Statistical analyses
First, population characteristics were provided as means (± SD), median (25–75%) or percentages as appropriate.
Second, (multinomial) logistic regression analyses were performed for the outcomes metabolic syndrome and diabetes status. Associations in model 1 were adjusted for age, sex, waking time, education level, smoking status, alcohol consumption, mobility limitation, CVD history and energy intake. Glucose metabolism was additionally adjusted for body fat percentage. Associations in models 2a, 2b and 2c were additionally adjusted for ST, HPA and CRF, respectively. To examine their relative importance in cardiometabolic outcomes, ST, HPA and CRF were expressed per 1 SD.
Third, combined associations of ST–CRF and HPA–CRF with the metabolic syndrome and diabetes status were analysed. For this, CRF was categorised into tertiles (CRFlow, CRFmedium and CRFhigh) based on sex and age (40–49, 50–59, 60–69 and >70 years). CRF values for each age- and sex-specific tertiles are provided in electronic supplemental material (ESM) Table 1. Further, proportions of daily ST and HPA were categorised into sex-specific tertiles (SThigh STmedium and STlow and HPAlow, HPAmedium, and HPAhigh, respectively). For men, tertile cut points were 59% and 67% for ST and 1.0% and 2.3% for HPA. For women, tertile cut points were 52% and 60% for ST and 1.9% and 3.3% for HPA. Tertiles of CRF and HPA and tertiles of CRF and ST were combined into nine subgroups. For each subgroup, the odds for the metabolic syndrome and prediabetes and type 2 diabetes were calculated. These analyses were adjusted for the same covariates as described in model 1 above.
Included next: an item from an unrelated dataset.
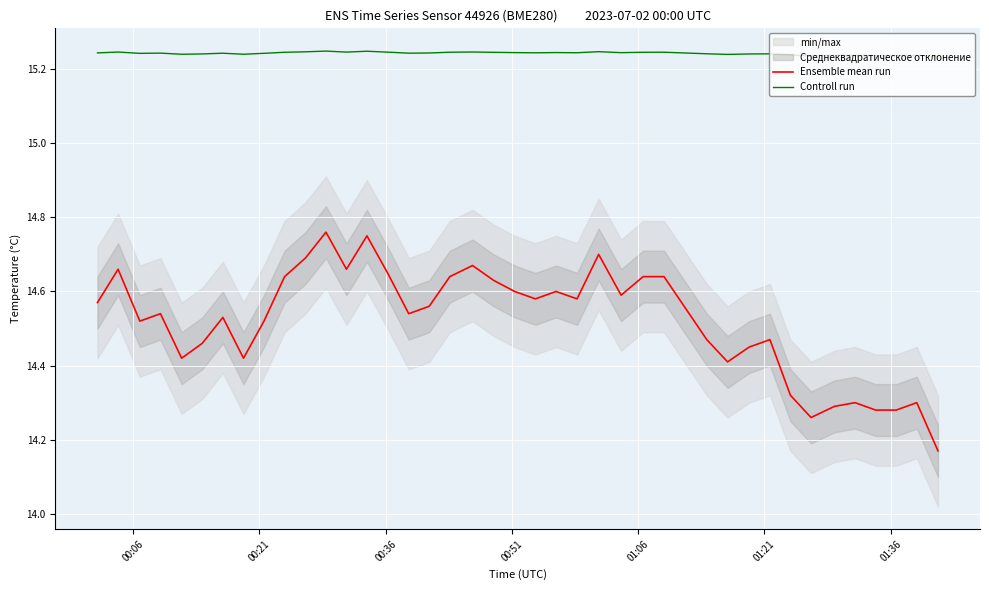

List the series in order of their peak value, lowest first.

Ensemble mean run, Controll run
Fourth, in additional analyses, linear regression analyses were performed to assess the independent association of ST, HPA and CRF with individual cardiometabolic outcome measures. Adjustments were similar to those for model 1 (described above), with the addition of antihypertensive and lipid-modifying medication use.
Fifth, the combined effects of ST–CRF and HPA–CRF on individual markers of cardiometabolic health were examined by calculating adjusted means for all subgroups of ST–CRF and HPA–CRF using general linear models. The adjusted means of subgroups based on CRF and HPA were additionally adjusted for ST. The adjusted means of subgroups based on CRF and ST were additionally adjusted for HPA.
In all analyses men and women were analysed together, as no interaction effect of sex was observed. In sensitivity analyses, all analyses were repeated after excluding participants with mobility limitations (n = 341).